## Collected data

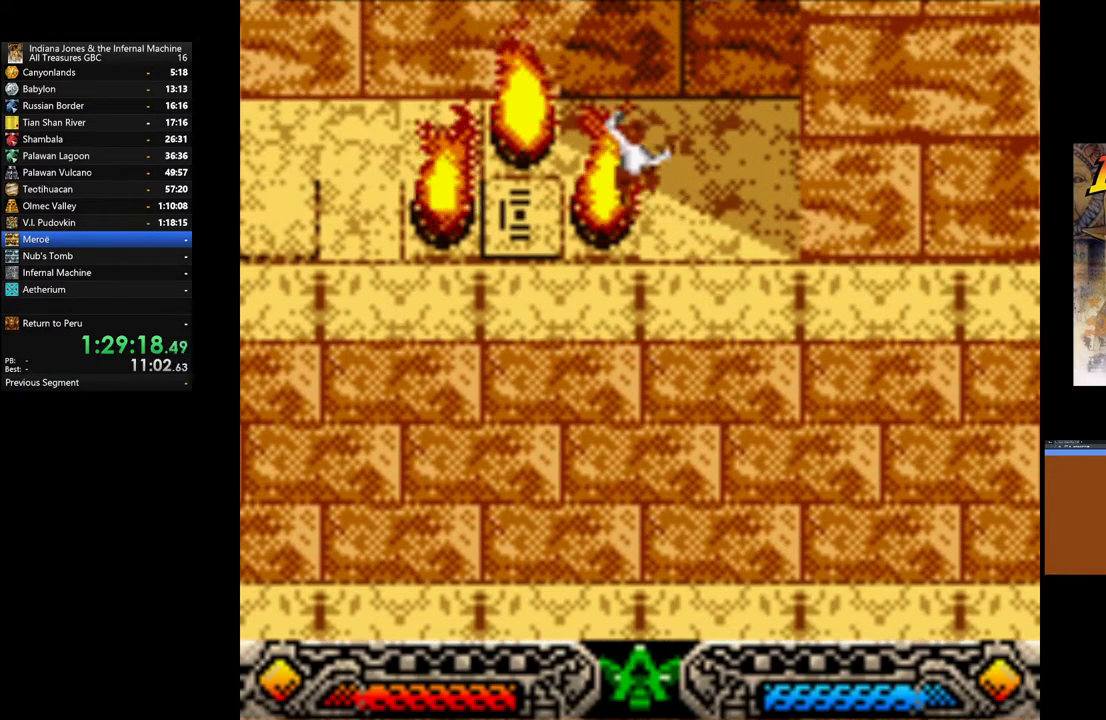
{"buttons": [], "left_stick": "center", "right_stick": "center", "events": []}
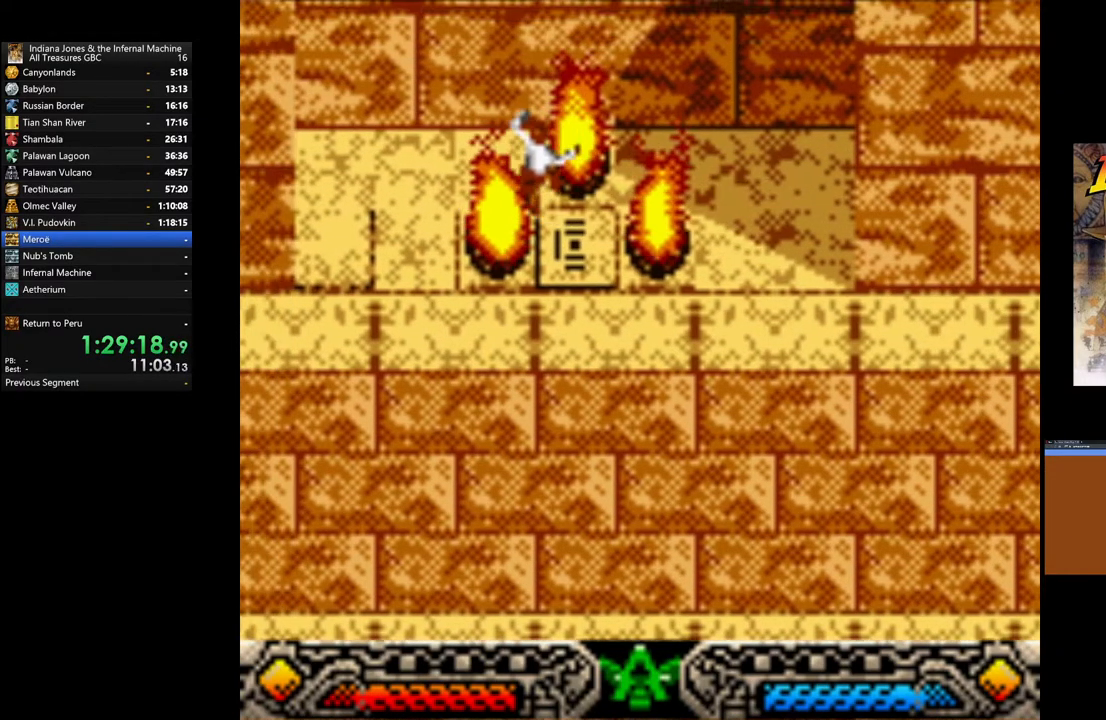
{"buttons": [], "left_stick": "center", "right_stick": "center", "events": []}
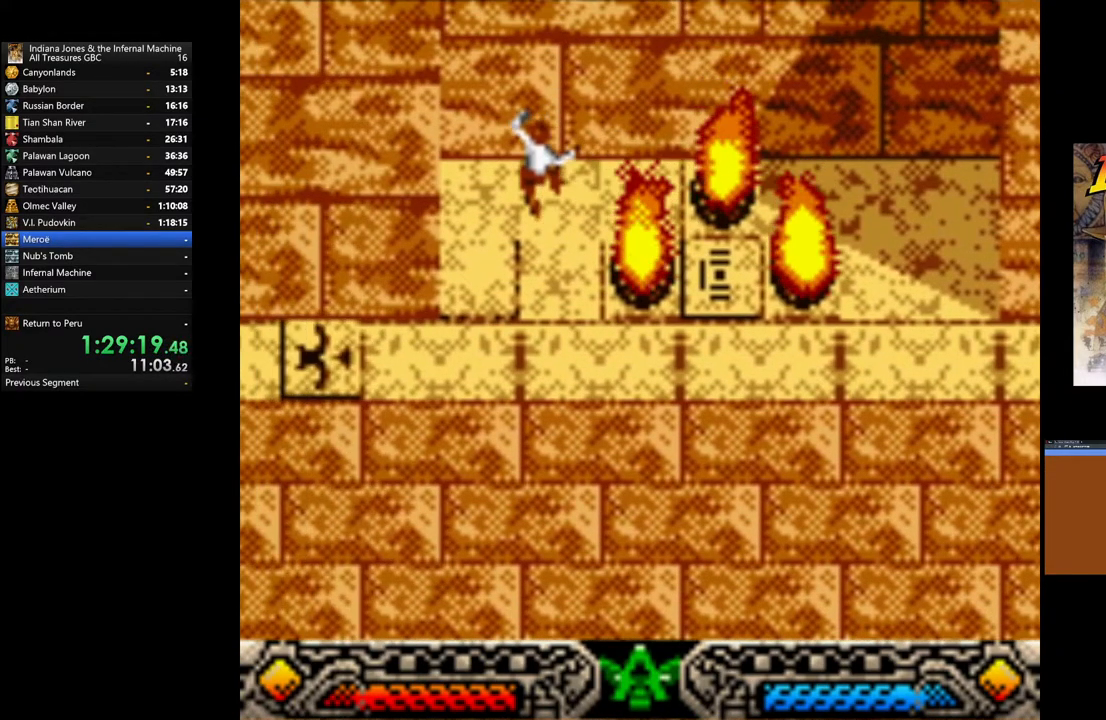
{"buttons": [], "left_stick": "center", "right_stick": "center", "events": []}
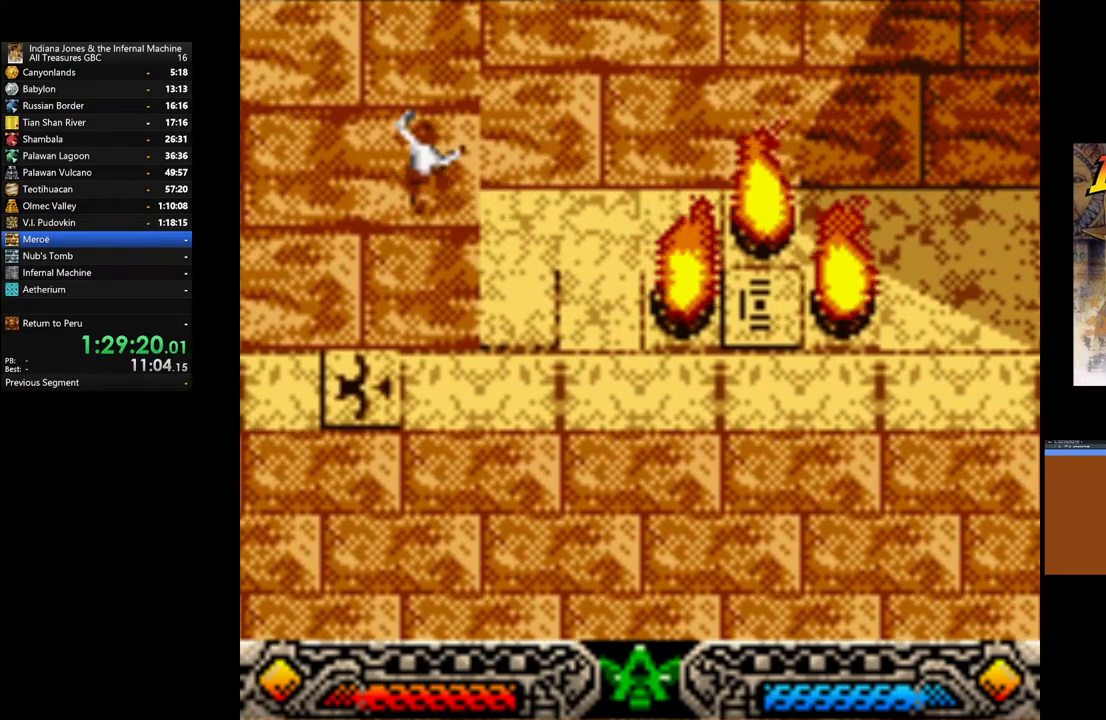
{"buttons": [], "left_stick": "up-right", "right_stick": "center", "events": [[367, "left_stick", "up-right"]]}
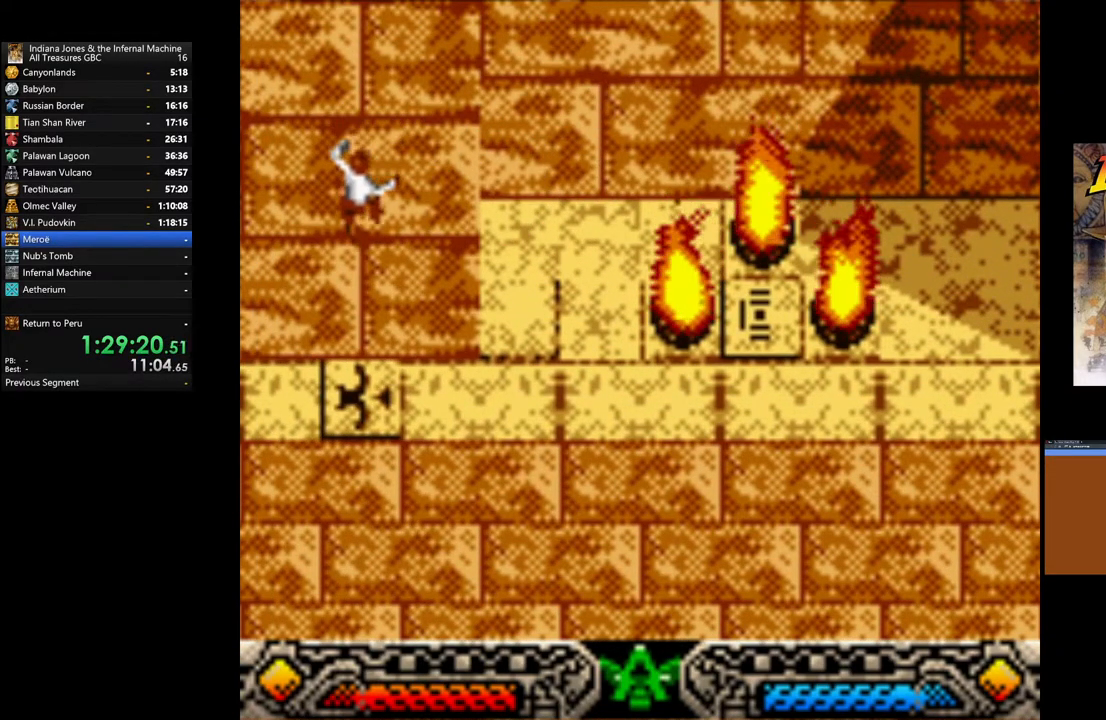
{"buttons": [], "left_stick": "up-right", "right_stick": "center", "events": []}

## What the exercise asks
Every line above should be reproduced exactly, please, with no pictures included.

## Problem solution
{"buttons": [], "left_stick": "center", "right_stick": "center", "events": []}
{"buttons": [], "left_stick": "center", "right_stick": "center", "events": []}
{"buttons": [], "left_stick": "center", "right_stick": "center", "events": []}
{"buttons": [], "left_stick": "up-right", "right_stick": "center", "events": [[367, "left_stick", "up-right"]]}
{"buttons": [], "left_stick": "up-right", "right_stick": "center", "events": []}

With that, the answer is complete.